ここはMOBが近づいてこない安全地帯だそうです。
各々泉の近くに陣取り、休憩。
「しかしまぁ。すげぇよ。よく五日もやれたな。私ならブチギレてログアウトしてるわ」
と胡坐をかいて地面に座ってるレイナちゃんがレイズさんの根性を褒めます。
「三日目以降は意地だな。ここでログアウトしたら負けだと思ってた。あとは私ボッコにしてるゴブリンとかオークがニヤついてるように見えて尚の事、負けて堪るかって」
とレイズさんは腕を組んで大らかに笑ってます。組んだ腕の上のたわわなモノもたゆたゆしてます。
ああも揺れるとつい目がそこに行っちゃいますねぇ。
揺れるとは別にレイナちゃんにも目が行っちゃいます。
胸ではなく脚に、ですが。
左右にスリットの入ったスカートみたいなのを穿いてるので、胡坐をかいて座ってるとそのスリットから程よい肉付きの褐色の太ももが見えるわけなんですが……非常にエロい。
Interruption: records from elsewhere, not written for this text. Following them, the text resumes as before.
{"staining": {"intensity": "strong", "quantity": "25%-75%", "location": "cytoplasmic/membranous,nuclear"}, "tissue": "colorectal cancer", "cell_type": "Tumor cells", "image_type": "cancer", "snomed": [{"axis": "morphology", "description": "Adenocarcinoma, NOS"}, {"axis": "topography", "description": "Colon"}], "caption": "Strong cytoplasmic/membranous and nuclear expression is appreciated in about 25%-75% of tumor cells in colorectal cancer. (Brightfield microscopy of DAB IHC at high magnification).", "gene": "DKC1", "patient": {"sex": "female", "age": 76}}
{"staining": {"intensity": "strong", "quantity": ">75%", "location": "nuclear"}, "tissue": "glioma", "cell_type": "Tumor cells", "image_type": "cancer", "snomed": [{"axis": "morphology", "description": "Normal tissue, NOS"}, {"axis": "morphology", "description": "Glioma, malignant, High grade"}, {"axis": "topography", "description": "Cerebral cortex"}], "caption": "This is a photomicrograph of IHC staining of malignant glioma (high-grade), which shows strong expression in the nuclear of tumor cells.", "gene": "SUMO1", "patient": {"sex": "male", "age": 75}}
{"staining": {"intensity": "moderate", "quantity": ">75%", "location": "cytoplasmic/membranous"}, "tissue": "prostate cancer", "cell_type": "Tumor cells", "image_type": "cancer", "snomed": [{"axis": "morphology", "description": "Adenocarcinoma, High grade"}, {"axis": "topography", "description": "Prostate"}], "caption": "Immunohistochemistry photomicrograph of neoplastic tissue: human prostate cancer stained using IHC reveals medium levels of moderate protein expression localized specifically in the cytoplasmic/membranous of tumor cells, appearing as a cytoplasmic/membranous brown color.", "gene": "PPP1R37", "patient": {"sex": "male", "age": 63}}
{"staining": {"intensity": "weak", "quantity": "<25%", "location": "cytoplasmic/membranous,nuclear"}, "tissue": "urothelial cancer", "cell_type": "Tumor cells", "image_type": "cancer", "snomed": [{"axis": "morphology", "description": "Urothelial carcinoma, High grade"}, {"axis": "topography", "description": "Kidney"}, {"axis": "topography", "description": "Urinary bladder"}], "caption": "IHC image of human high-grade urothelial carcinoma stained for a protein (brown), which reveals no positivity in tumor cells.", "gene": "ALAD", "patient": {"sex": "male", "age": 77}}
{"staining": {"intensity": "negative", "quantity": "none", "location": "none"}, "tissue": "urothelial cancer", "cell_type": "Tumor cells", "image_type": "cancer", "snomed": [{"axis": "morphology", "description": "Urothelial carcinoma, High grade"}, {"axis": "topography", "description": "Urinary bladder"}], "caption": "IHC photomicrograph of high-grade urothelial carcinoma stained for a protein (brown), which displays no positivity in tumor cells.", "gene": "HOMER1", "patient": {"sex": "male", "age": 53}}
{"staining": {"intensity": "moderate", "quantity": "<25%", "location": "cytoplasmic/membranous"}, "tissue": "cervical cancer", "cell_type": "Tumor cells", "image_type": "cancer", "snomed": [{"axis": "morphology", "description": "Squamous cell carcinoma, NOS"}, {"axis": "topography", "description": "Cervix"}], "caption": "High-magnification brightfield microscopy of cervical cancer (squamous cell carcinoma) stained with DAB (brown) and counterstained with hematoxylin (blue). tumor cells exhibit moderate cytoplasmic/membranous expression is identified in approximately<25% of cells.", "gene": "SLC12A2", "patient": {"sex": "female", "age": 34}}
肉がついてるからと言って弛んでるわけではなく、引き締まってるので尚、エロい。
レイナちゃんも結構な美少女さんですからね。タイプ的にはお色気美少女です。
そして、その美少女の正面でたわわをたゆたゆさせてる女性も負けず劣らずの美少女です。いえ美女でしょうか。
二人とも仄かに香るあどけなさがありますがそれが強いのはレイナちゃん。
一方、レイズさんは僅かに香る。言った感じで時折ふわっと現れる程度。大らかに笑ってる今なんか無邪気さを感じる女の子って感じですし。
ですが、ここに来るまでにやや警戒した表情にはあどけなさなど一切なく、出来る大人な女性と自然に思えました。
きりっとした目に虹彩が赤いので眼光が鋭く感じますね。
話が盛り上がってすっかり打ち解けあってる似てるようで似てない雰囲気の美少女美女観察をしていると不意にレイナちゃんがこちらを向き、目が合います。
「ん? どうかしましたか?」と聞けば、
「いや、なんか視線感じて。それが気になったんだが……」
「ああ、それだけ美脚を晒されたら見ちゃいますよ? レイナちゃんの太ももエロいですから。しかも今は片足胡坐状態ですから尚の事」
とかなりセクシーな状態を指摘してあげると慌てて座りなおすレイナちゃん。
そこにレイズさんが追い打ちをかけます。
「それな! 私もさっきから気になってた! チラッと見えたんだけど水色だな!」
「え? 黒じゃないんですか? ここからだと黒に見えたんですが」
「おう! 具体的に言えば水色の紐がチラッと見えた」
「やめろっ! おまえら!」
声を荒げて足を隠す様にしてますが、今更でしょうに。
レイナちゃんは恥ずかしそうに女の子座りになって俯きますが、やっぱり。
これはこれで……なんかそそります。
レイナちゃんもノアちゃんと同じく、私を狂わす『何か』を持ってるみたいですねぇ。
更新再開です。
何と言いますか一か月ほど更新できず申し訳ないです。
腱鞘炎の方もだいぶ良くなってきてますので、悪化しないよう気を付けながら更新したいと思います。